4.10.06

My grandpa visiting

Today, my grandfather visited me once again. He was talking about need to do more things together and how we haven't had much time for each other during 18 years of my life (actually I met him for the first time when I was eleven, when I wanted to get to know him, being told to find him in the phonebook - perhaps a bit weird, but interpersonal relationships tend to be complicated and no need to solve it anymore, it's just deep dark past...) .
He's coming from time to time, with the same request - to do something together. We always do something and then there's always a long period of nothing... The fault may be on both sides.
My "problem" is that I don't feel very attracted by that what we should make together. It may be both by the stuff he dedicates himself to (e.g. I feel much more in common with my grandma) and also by his style of expression (he tends to speak in looooooong monologues).
But as he often reminds me, one day, he won't be there anymore and I may be willing to learn from his wisdom (and there's a lot of it).

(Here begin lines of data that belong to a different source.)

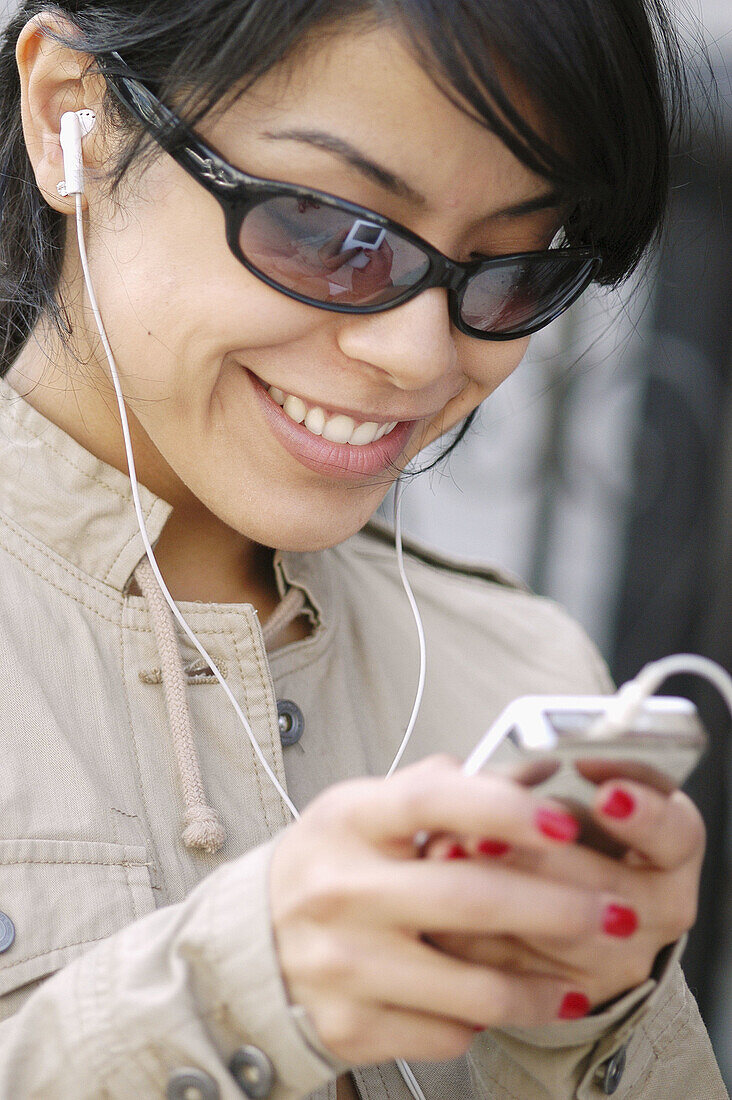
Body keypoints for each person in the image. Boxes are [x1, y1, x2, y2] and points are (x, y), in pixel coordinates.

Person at [0, 1, 726, 1098]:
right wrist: (227, 997)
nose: (418, 353)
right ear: (76, 115)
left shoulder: (518, 676)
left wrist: (583, 1023)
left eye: (515, 270)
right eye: (328, 229)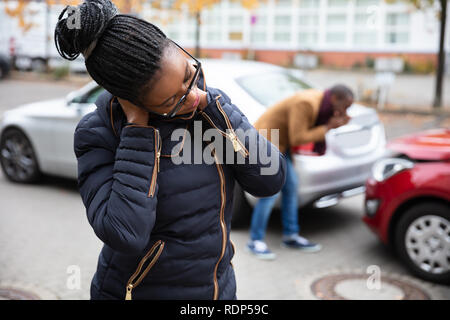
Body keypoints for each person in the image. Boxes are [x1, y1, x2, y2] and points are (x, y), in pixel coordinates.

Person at [55, 0, 286, 300]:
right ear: (132, 100)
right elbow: (126, 234)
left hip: (218, 291)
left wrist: (217, 111)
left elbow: (269, 180)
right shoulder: (100, 133)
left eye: (189, 74)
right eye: (172, 99)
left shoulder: (207, 110)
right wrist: (137, 131)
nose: (193, 95)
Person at [247, 85, 354, 259]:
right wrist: (328, 127)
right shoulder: (307, 103)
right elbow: (298, 137)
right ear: (334, 99)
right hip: (266, 141)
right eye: (346, 106)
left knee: (291, 187)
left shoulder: (323, 104)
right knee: (270, 192)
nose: (346, 111)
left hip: (281, 144)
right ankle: (255, 241)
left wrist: (332, 122)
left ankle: (290, 236)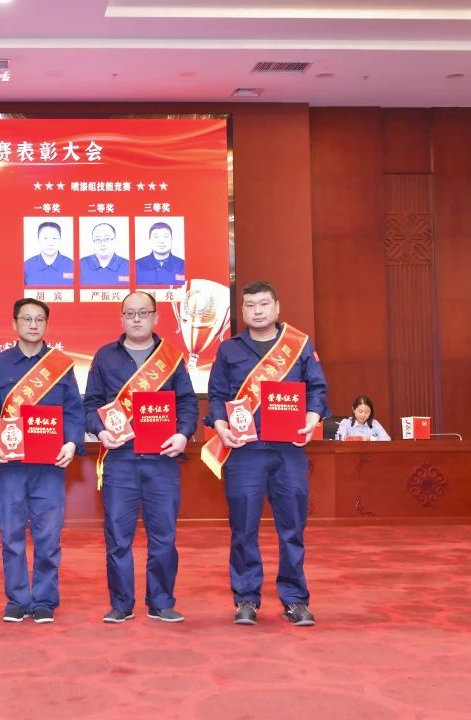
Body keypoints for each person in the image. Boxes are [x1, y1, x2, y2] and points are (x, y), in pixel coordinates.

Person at [203, 280, 328, 627]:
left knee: (293, 527)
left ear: (277, 307)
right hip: (245, 452)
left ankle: (295, 600)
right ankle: (246, 598)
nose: (257, 311)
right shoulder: (229, 350)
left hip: (289, 450)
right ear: (242, 311)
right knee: (243, 528)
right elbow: (216, 395)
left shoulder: (298, 345)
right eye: (250, 306)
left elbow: (317, 388)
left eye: (263, 304)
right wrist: (220, 425)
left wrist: (312, 417)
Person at [83, 291, 198, 624]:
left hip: (162, 459)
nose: (136, 319)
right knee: (118, 535)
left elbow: (187, 404)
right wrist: (99, 431)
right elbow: (90, 405)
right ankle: (121, 603)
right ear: (121, 318)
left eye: (143, 313)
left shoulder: (172, 357)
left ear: (156, 317)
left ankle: (161, 602)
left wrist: (183, 434)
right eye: (130, 313)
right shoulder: (105, 357)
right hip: (120, 459)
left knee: (164, 536)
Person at [0, 298, 85, 624]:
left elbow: (74, 412)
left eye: (39, 319)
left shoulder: (61, 365)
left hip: (49, 467)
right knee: (11, 535)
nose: (33, 325)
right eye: (26, 319)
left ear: (46, 324)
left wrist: (71, 442)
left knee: (48, 536)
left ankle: (44, 600)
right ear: (15, 324)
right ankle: (18, 599)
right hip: (9, 466)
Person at [23, 221, 74, 286]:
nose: (50, 243)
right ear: (38, 240)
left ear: (60, 240)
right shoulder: (26, 266)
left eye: (54, 238)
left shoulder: (72, 266)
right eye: (45, 238)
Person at [134, 222, 185, 286]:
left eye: (165, 236)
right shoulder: (136, 266)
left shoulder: (183, 266)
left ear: (171, 239)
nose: (161, 241)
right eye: (156, 237)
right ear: (150, 240)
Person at [79, 222, 130, 287]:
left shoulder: (128, 266)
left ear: (115, 240)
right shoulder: (80, 265)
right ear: (92, 242)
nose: (102, 243)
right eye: (97, 239)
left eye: (107, 239)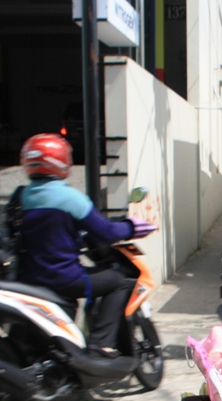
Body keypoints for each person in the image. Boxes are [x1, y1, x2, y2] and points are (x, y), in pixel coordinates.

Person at [15, 133, 156, 359]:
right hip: (63, 278)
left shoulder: (21, 197)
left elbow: (45, 235)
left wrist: (75, 240)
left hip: (28, 278)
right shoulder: (69, 197)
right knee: (119, 283)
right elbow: (106, 232)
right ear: (60, 160)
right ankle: (100, 343)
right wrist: (131, 228)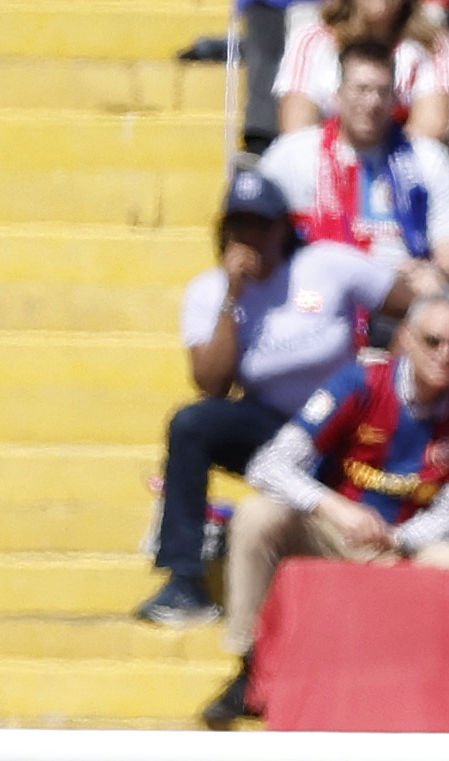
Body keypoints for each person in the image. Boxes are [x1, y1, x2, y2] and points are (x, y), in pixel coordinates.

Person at [203, 290, 449, 730]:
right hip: (334, 532)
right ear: (407, 337)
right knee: (258, 515)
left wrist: (400, 538)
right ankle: (250, 662)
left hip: (402, 545)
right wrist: (335, 508)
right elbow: (268, 465)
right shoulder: (361, 383)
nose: (445, 355)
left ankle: (445, 697)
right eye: (433, 341)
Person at [141, 171, 392, 628]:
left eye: (261, 225)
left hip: (344, 425)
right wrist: (233, 298)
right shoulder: (209, 292)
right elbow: (211, 383)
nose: (251, 237)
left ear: (282, 228)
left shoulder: (327, 265)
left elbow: (410, 303)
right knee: (192, 423)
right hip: (275, 428)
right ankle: (184, 578)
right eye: (240, 226)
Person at [264, 40, 449, 274]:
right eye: (362, 89)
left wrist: (427, 274)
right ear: (338, 95)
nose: (372, 102)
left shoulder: (427, 156)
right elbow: (253, 236)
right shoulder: (292, 154)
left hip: (402, 291)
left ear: (395, 99)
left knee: (442, 310)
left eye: (382, 91)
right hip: (314, 292)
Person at [274, 0, 449, 141]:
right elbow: (296, 129)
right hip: (324, 173)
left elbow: (429, 129)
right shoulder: (312, 42)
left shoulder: (432, 45)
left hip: (401, 175)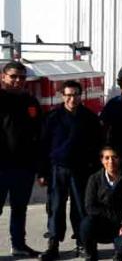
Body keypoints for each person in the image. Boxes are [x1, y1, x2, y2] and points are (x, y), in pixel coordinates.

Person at [38, 80, 101, 261]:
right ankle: (53, 245)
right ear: (62, 96)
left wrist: (95, 173)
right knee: (55, 207)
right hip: (58, 170)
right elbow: (43, 147)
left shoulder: (90, 119)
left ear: (81, 96)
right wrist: (42, 172)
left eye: (75, 95)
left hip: (82, 170)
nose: (72, 99)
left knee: (81, 208)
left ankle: (83, 244)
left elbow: (97, 146)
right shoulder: (52, 118)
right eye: (68, 95)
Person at [0, 61, 43, 256]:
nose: (18, 81)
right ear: (3, 77)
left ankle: (18, 245)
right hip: (0, 167)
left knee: (19, 209)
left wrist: (39, 167)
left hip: (24, 167)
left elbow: (39, 135)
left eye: (22, 77)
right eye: (13, 76)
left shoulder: (31, 102)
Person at [80, 147, 122, 261]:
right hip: (102, 223)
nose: (111, 161)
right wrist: (112, 216)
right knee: (86, 224)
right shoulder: (94, 179)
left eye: (114, 157)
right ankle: (90, 253)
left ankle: (119, 253)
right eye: (107, 158)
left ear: (119, 159)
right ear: (102, 160)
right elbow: (90, 206)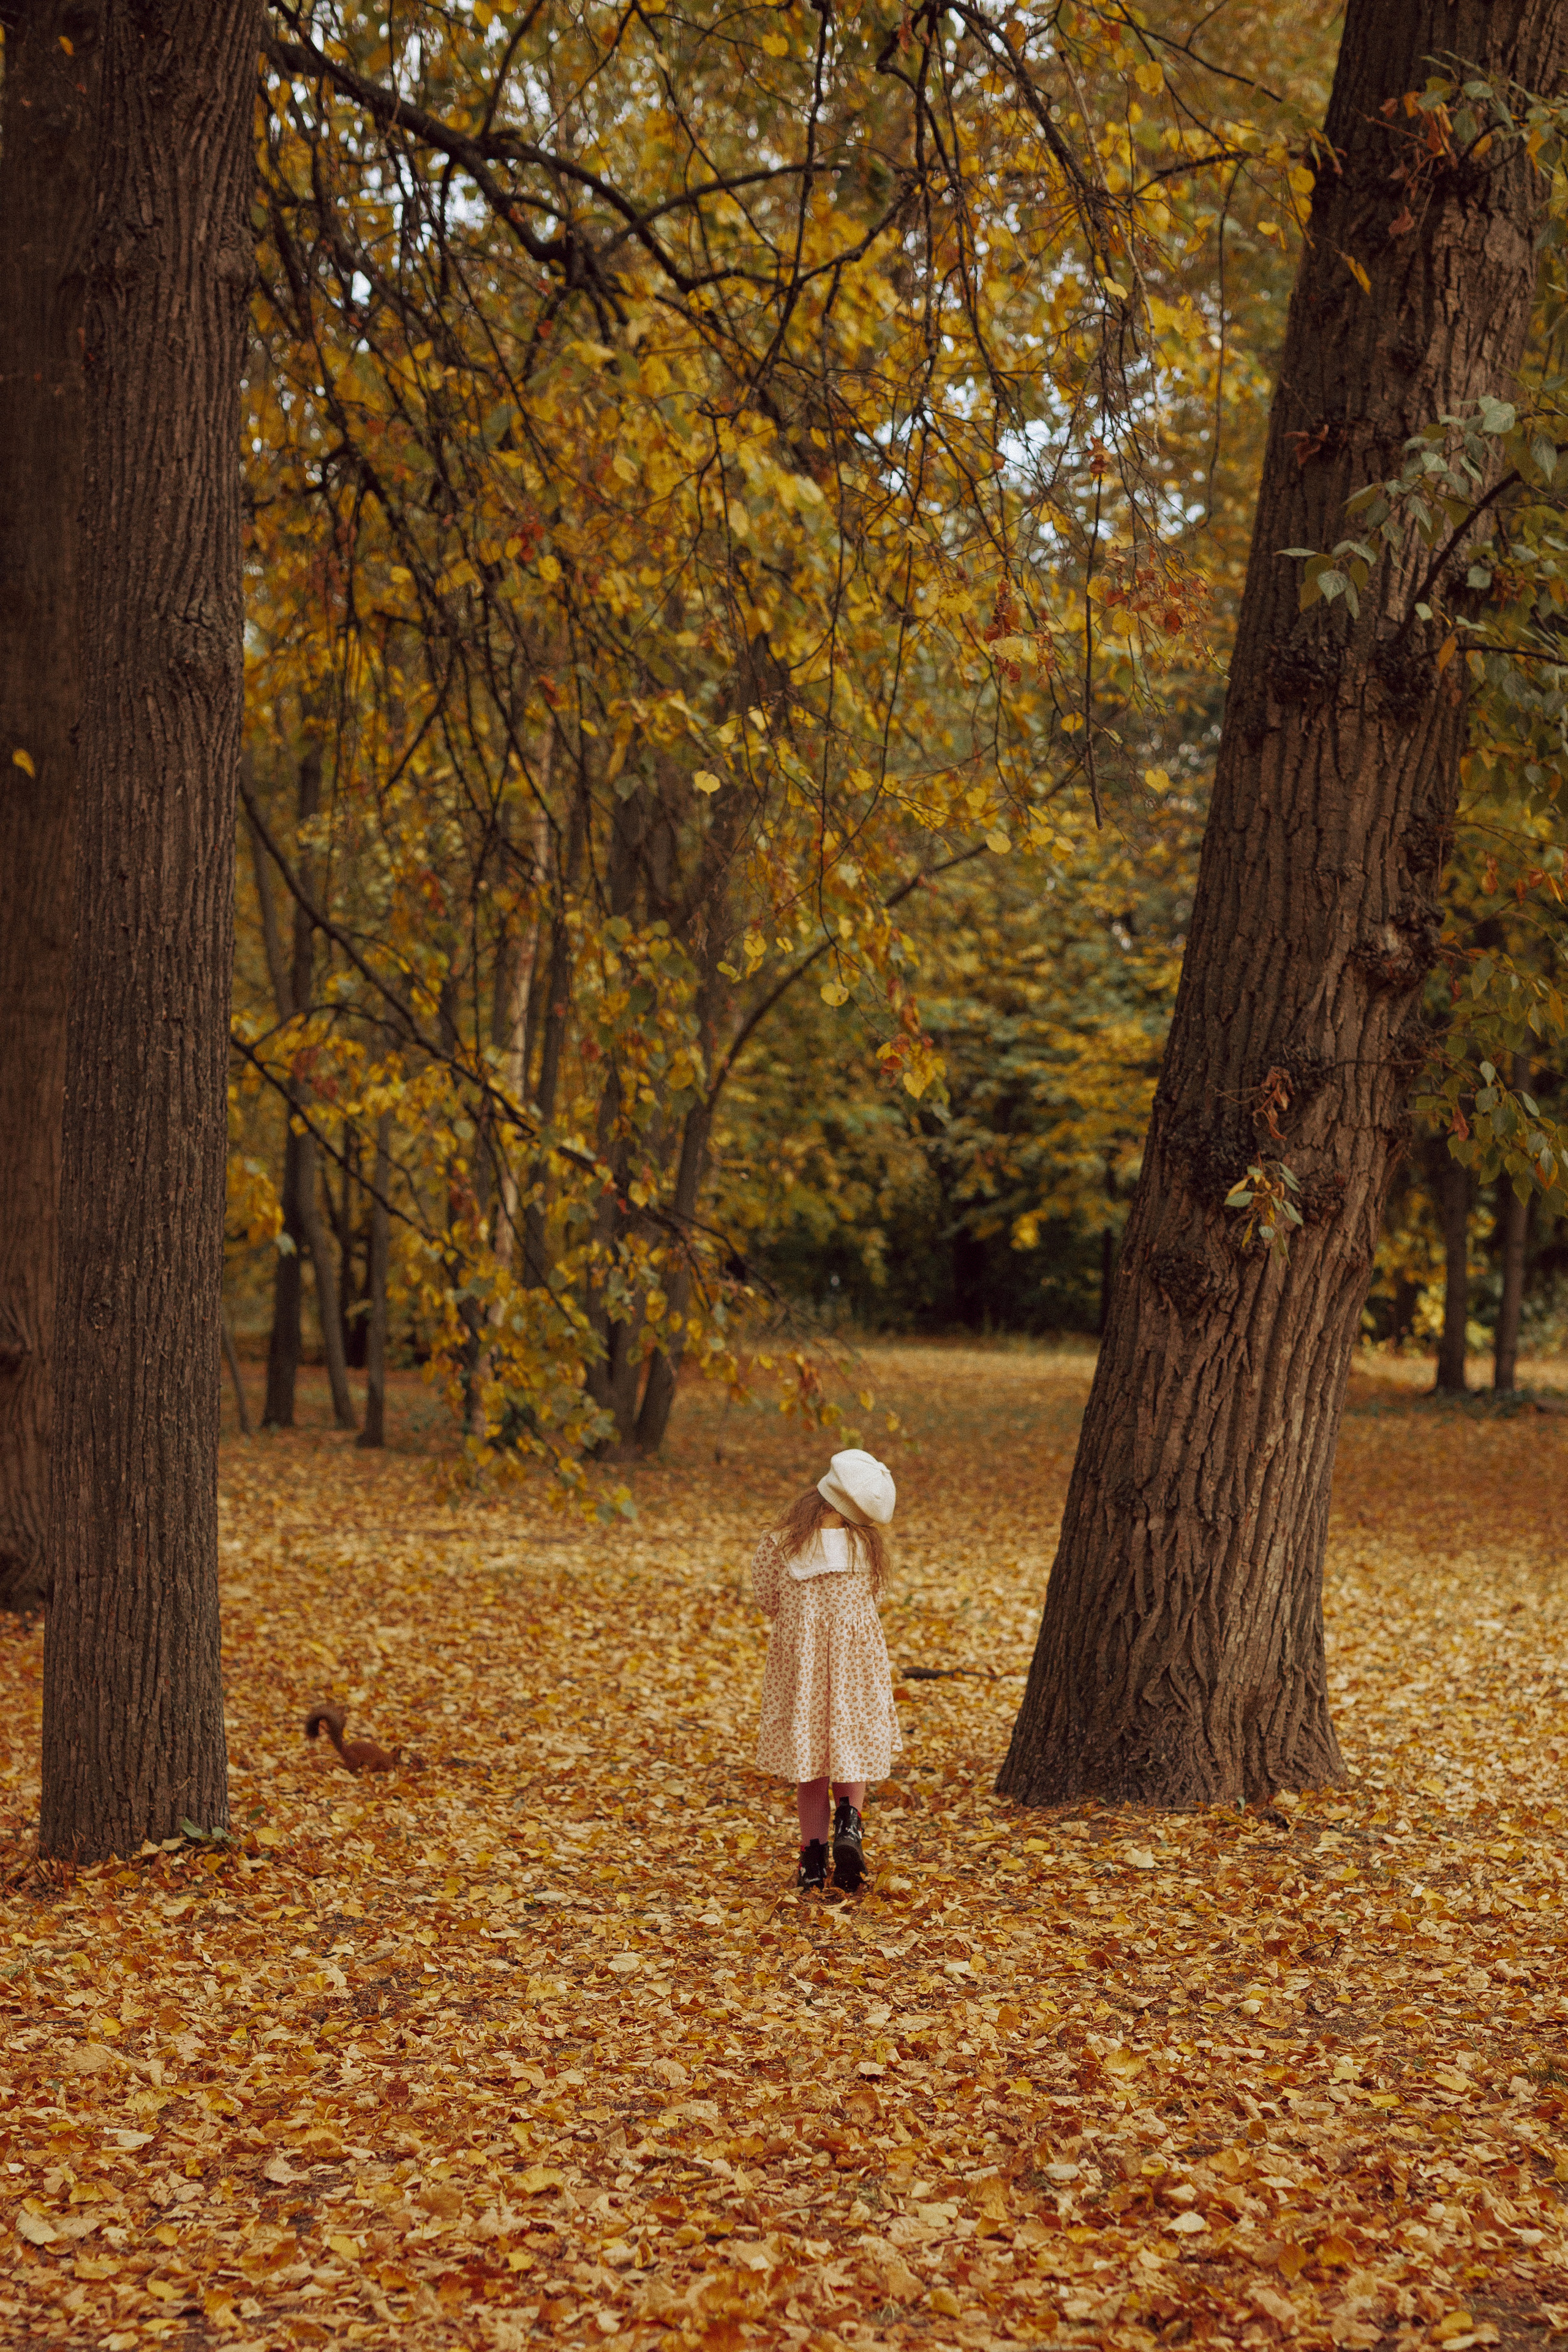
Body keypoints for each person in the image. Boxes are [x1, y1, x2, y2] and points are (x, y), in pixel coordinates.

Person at [751, 1447, 902, 1893]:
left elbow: (767, 1599)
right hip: (857, 1669)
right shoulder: (866, 1549)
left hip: (803, 1673)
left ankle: (812, 1861)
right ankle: (850, 1827)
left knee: (811, 1766)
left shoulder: (781, 1544)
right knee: (850, 1750)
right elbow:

But nowadays I don't really feel that way (or at least, not most of time - it's fine to talk to him once in a while, but for me it's just enough).
Maybe I'll never miss him (thinking about how inconsiderate I sometimes am - especially now, when I'm reading the post once again...), maybe I should find my way to him and maybe I should do something with him just because of that he's my grandpa.
Why everything is so difficult??? As I know myself, I'll let my feelings decide - as always, when it's important; and I may regret it later (as it's happened many times before).
And thanks to Cherry for inspiring me to think.